* [MATERIAL PROVIDED]:
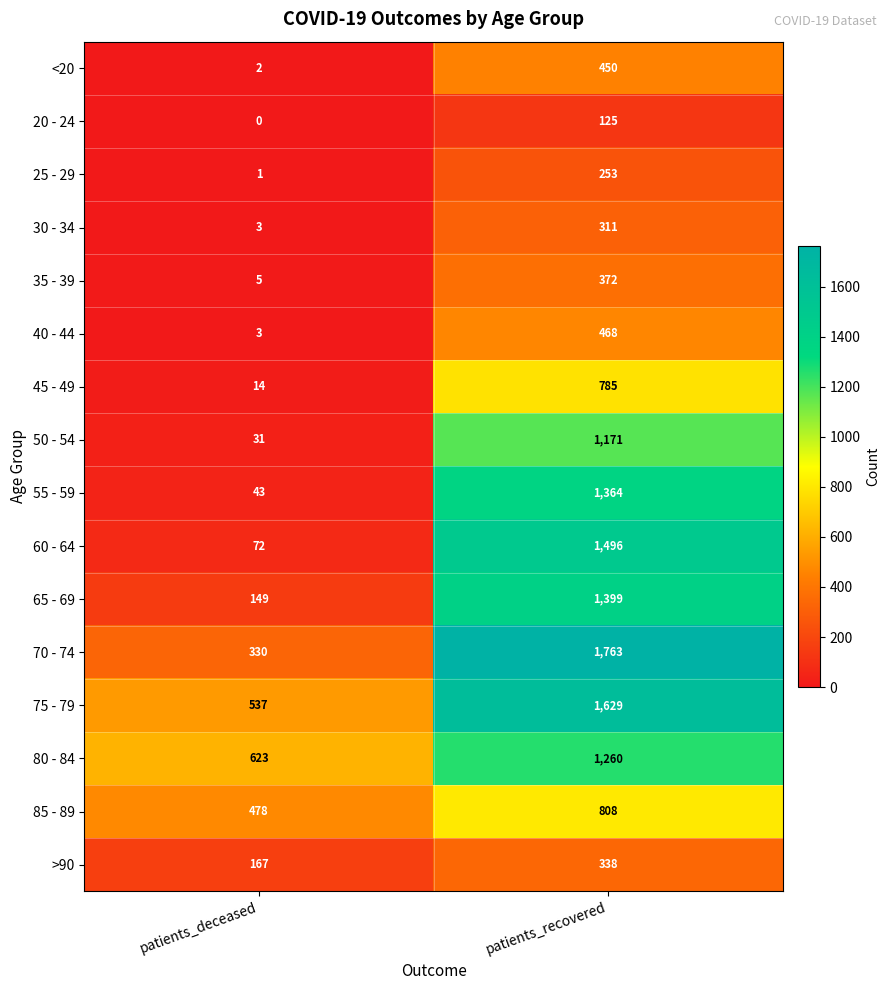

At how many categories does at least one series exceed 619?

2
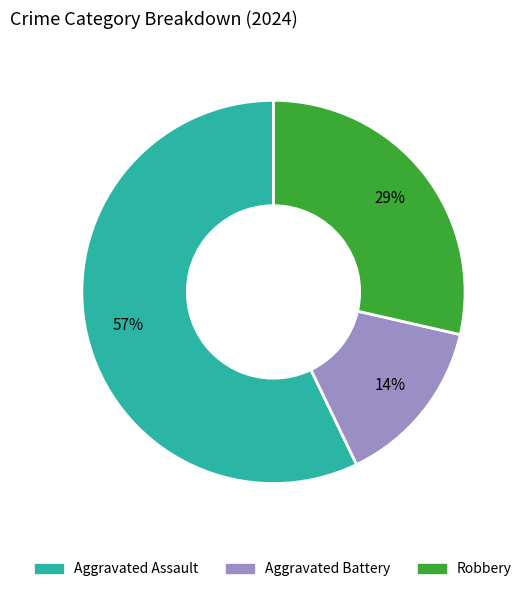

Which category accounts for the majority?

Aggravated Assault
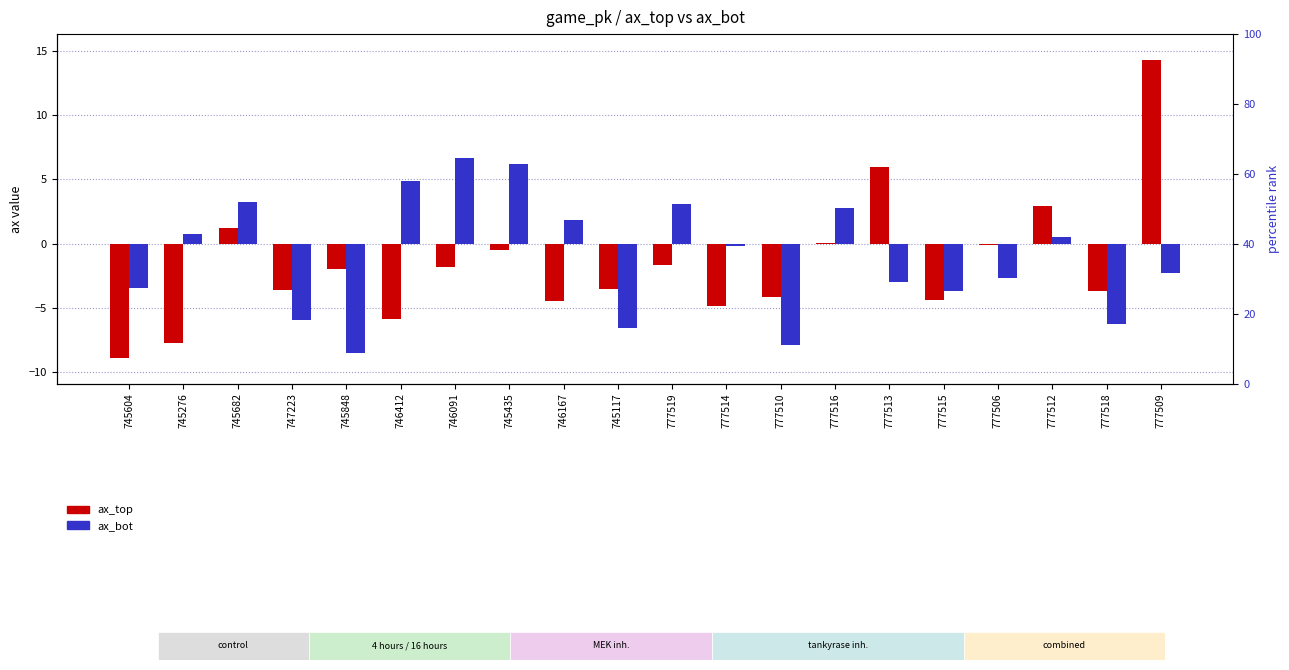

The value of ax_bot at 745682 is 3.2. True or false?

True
--
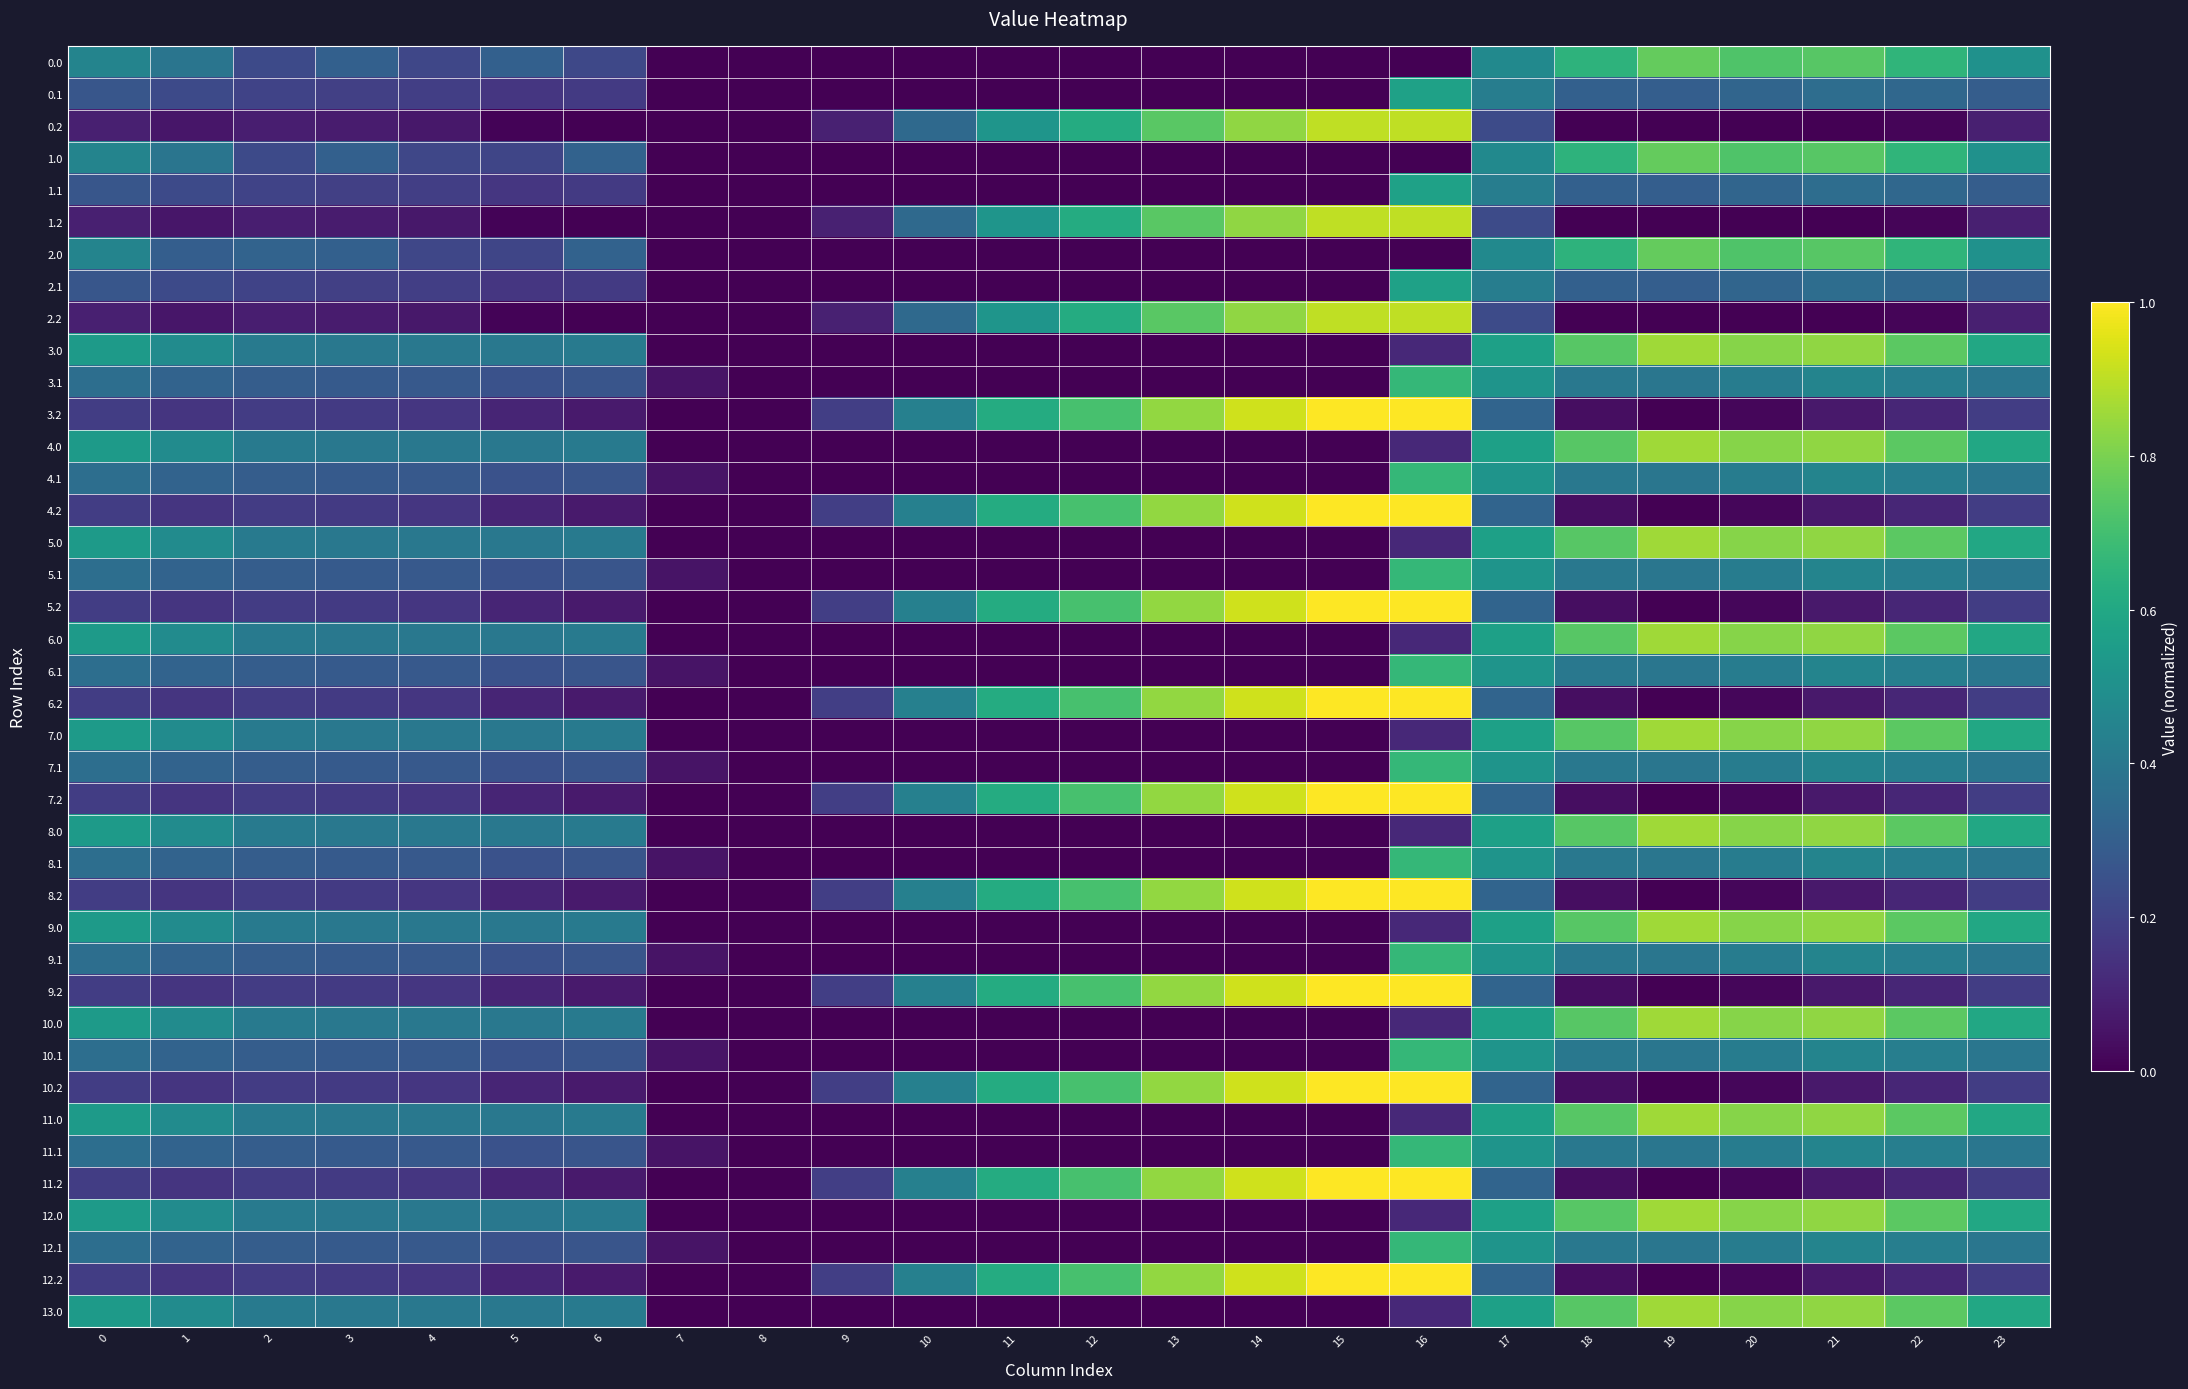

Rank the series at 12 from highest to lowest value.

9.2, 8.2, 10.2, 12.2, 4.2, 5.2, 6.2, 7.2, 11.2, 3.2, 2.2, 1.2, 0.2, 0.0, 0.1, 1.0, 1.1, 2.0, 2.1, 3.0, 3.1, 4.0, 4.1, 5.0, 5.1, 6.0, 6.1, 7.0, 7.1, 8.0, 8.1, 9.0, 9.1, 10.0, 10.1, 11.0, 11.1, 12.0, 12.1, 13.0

* [PROBLEM STATEMENT]: Identify each line above that contains the string "True", and copy those lines in full.

* [OUTPUT OF THE EXERCISE]:
The value of ax_bot at 745682 is 3.2. True or false?
True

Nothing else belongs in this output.